DATASET EXCERPT>
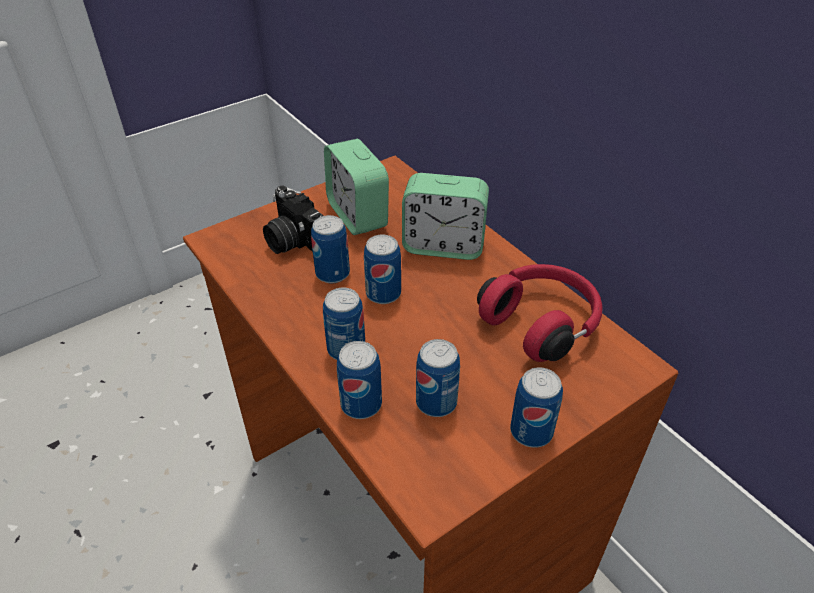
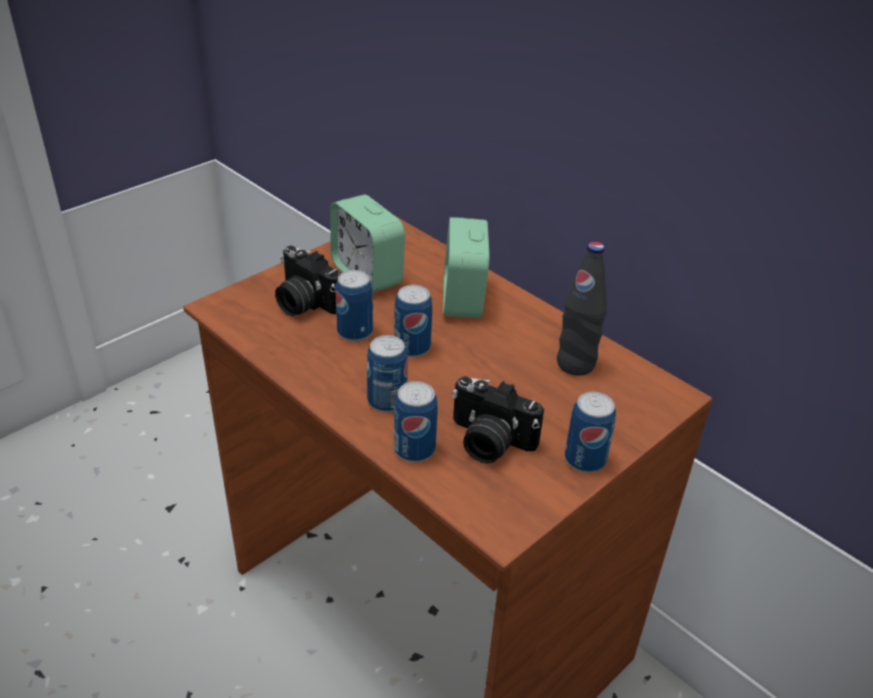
camera: 10 degrees left, 5 degrees down
(436, 402) = (488, 442): can -> camera
(443, 246) = (463, 299): alarm clock -> alarm clock turned 90 degrees clockwise
(541, 323) = (575, 364): red headphones -> black bottle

EXERCISE INSTRUCTIONS> Take each line of the material above that holds the string "degrees" and copy it.

SOLUTION TO THE PROBLEM>
camera: 10 degrees left, 5 degrees down
(443, 246) = (463, 299): alarm clock -> alarm clock turned 90 degrees clockwise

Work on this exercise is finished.